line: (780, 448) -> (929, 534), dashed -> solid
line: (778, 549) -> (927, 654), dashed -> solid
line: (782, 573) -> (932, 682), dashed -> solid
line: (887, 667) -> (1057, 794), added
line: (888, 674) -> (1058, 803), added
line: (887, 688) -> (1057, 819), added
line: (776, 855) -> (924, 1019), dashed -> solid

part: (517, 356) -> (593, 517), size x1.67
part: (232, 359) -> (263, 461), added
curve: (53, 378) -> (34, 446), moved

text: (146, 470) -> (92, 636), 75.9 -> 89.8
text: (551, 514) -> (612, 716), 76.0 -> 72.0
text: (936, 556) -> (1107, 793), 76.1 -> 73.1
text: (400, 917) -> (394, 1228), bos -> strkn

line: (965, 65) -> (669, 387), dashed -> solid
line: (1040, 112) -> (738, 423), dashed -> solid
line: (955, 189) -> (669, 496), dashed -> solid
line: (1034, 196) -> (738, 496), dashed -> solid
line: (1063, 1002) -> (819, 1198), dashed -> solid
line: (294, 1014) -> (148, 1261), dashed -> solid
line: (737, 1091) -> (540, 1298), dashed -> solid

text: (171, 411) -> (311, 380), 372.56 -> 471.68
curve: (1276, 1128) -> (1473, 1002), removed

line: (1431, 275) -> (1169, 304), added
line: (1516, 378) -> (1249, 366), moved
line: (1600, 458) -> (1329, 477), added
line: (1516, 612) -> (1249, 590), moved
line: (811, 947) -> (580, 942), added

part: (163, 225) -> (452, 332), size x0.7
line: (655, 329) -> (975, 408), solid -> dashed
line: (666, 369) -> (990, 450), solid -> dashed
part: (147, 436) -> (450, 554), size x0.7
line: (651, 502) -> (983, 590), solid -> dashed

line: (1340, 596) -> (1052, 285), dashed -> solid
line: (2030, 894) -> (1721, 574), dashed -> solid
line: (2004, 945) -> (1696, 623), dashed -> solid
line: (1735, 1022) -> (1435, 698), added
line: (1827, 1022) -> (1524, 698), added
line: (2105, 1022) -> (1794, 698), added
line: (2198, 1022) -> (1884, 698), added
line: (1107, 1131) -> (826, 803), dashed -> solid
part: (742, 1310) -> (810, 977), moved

(Your objective)
Give back exactly the lines from the line containing "line: (2105, 1022) -> (1794, 698), added" to the end of the entries, and no other lines.

(Output for this exercise)
line: (2105, 1022) -> (1794, 698), added
line: (2198, 1022) -> (1884, 698), added
line: (1107, 1131) -> (826, 803), dashed -> solid
part: (742, 1310) -> (810, 977), moved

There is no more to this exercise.